Dari Aceh Berkumandang Arsitektur Mitigasi Bencana

Dari Aceh Berkumandang Arsitektur Mitigasi Bencana

Deputi Bidang Kreativitas Budaya dan Desain Kementerian Ekraf, Yuke Sri Rahayu, menegaskan bahwa ketangguhan harus menjadi bagian integral dalam ekosistem arsitektur nasional, tidak hanya sebatas konsep desain semata.

Resilience bukan hanya konsep desain, tetapi harus menjadi kerangka kebijakan, kerangka bisnis, dan kerangka praktik profesional. Ke depan, kita membutuhkan arsitek yang tidak hanya responsif terhadap bencana, tetapi mampu mengantisipasi, merancang sistem, dan menciptakan nilai ekonomi dari solusi ketahanan itu sendiri,” kata Yuke Sri Rahayu, Sabtu 18 April 2026.

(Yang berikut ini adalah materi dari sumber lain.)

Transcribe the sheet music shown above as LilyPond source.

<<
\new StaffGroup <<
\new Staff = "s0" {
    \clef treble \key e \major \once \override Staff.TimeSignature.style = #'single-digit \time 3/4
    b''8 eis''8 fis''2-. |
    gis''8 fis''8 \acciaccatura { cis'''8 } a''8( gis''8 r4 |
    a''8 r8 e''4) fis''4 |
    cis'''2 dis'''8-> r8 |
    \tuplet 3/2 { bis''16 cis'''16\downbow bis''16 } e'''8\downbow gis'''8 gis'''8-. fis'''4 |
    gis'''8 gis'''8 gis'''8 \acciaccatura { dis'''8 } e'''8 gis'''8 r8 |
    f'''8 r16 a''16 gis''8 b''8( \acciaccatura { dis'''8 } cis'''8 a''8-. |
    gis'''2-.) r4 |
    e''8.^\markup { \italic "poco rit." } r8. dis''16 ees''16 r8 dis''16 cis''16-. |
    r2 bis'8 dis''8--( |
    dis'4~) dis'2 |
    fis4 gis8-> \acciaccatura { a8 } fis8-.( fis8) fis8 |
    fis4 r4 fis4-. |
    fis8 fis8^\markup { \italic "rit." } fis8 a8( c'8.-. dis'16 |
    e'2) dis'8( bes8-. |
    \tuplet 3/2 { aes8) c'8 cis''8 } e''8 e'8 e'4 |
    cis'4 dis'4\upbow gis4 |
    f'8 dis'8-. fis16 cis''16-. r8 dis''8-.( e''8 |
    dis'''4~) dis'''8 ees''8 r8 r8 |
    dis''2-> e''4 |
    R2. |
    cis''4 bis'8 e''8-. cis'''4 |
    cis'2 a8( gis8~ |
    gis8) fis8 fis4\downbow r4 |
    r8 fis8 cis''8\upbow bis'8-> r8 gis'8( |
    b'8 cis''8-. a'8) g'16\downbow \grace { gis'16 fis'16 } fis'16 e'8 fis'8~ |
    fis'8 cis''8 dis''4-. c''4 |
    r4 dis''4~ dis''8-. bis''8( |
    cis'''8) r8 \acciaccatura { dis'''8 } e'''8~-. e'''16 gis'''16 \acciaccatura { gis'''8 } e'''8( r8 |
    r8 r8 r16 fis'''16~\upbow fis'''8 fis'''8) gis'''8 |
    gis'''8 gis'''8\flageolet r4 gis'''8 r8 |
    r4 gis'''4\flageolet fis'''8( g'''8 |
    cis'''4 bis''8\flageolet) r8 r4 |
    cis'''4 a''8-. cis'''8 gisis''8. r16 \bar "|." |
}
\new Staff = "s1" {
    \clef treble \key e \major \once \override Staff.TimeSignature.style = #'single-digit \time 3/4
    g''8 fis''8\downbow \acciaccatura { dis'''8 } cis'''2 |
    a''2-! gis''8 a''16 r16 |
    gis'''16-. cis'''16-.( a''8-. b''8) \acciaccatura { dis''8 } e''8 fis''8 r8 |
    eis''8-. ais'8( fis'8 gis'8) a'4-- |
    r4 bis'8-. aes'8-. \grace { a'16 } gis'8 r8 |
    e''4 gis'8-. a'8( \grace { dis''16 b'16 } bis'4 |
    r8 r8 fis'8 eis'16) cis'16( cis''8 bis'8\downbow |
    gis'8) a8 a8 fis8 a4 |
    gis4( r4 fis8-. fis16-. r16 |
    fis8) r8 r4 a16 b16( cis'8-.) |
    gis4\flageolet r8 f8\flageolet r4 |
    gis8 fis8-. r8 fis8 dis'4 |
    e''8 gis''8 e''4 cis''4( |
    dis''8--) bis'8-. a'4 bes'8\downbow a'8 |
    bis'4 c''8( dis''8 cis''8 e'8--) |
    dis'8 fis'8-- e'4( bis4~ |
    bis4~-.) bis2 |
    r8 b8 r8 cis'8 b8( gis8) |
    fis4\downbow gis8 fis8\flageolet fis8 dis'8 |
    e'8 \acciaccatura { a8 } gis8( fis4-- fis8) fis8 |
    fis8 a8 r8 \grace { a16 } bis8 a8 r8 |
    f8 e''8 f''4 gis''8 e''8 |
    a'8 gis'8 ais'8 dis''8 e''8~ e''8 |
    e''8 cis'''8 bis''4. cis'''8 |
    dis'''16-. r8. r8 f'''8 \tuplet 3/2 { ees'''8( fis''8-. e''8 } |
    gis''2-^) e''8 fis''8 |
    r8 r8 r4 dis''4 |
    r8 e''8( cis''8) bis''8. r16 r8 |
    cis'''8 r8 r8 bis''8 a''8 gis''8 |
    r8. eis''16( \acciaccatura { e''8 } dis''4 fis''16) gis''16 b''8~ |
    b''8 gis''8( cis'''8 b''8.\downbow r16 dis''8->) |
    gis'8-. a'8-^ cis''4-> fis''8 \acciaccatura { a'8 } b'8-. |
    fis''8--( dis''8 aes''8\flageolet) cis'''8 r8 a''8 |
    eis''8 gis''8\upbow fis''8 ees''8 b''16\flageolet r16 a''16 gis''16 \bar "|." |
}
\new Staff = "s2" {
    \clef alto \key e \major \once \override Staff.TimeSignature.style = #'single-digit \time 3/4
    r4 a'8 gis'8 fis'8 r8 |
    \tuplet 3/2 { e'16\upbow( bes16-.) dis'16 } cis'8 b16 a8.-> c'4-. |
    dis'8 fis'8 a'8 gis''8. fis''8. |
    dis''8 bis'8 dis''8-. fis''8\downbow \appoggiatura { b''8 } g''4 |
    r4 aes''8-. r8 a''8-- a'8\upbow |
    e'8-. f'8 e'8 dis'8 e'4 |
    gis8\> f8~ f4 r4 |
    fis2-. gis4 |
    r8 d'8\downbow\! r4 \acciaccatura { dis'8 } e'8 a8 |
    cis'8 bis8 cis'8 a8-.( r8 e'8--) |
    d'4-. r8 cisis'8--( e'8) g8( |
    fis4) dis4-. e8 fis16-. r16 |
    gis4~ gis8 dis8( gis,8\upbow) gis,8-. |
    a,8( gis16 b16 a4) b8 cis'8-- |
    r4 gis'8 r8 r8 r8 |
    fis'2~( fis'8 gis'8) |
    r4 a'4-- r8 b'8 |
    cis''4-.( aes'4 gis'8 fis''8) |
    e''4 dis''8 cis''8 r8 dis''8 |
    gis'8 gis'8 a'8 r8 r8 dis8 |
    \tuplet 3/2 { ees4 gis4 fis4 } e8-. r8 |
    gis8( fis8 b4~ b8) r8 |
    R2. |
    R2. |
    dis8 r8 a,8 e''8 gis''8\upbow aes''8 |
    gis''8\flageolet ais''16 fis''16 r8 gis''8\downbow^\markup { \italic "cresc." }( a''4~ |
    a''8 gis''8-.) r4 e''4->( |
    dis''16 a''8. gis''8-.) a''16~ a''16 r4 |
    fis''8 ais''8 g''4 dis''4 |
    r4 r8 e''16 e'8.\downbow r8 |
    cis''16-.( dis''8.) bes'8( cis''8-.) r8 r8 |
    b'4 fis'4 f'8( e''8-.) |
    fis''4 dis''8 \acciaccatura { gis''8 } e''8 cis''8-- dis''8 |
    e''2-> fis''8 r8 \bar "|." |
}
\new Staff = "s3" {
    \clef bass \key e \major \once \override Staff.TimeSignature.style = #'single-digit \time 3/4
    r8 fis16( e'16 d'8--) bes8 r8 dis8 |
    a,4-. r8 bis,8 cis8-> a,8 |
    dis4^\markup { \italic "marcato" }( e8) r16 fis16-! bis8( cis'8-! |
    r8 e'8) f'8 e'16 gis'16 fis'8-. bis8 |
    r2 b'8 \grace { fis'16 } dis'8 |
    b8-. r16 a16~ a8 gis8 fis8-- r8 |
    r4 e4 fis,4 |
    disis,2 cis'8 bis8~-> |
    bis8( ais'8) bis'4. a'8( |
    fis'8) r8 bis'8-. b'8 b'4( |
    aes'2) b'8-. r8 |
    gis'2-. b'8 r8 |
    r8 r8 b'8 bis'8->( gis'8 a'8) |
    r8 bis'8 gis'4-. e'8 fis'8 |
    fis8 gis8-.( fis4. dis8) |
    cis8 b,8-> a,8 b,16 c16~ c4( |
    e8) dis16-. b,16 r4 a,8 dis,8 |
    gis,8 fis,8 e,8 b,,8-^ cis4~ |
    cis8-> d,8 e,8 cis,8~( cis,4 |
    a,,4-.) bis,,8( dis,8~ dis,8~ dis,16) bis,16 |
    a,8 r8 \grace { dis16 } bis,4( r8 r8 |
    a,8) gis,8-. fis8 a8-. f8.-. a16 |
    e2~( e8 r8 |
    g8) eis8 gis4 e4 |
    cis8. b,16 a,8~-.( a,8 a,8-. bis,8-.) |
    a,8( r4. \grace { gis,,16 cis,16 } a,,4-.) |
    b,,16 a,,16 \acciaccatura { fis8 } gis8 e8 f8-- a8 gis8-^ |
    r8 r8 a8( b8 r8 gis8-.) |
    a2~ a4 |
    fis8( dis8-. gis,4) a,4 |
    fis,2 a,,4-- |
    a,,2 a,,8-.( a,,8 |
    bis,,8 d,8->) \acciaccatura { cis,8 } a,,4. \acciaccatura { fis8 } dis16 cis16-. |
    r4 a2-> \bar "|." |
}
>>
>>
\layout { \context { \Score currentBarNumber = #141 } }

Dia menambahkan, kegiatan ini diharapkan menjadi titik awal lahirnya pendekatan baru dalam praktik arsitektur di Indonesia yang lebih strategis dan berdampak luas terhadap pembangunan nasional maupun regional.

Baca juga: IAI Umumkan Syarat Khusus Seleksi Calon Anggota Panel: Wajib Profesional dan Berpengalaman

Workshop ini harus menjadi titik awal untuk melahirkan pendekatan baru di mana arsitektur menjadi bagian dari solusi strategis pembangunan nasional dan regional. Akhirnya, saya mengapresiasi seluruh pihak yang telah berkontribusi dalam penyelenggaraan kegiatan ini,” tambahnya.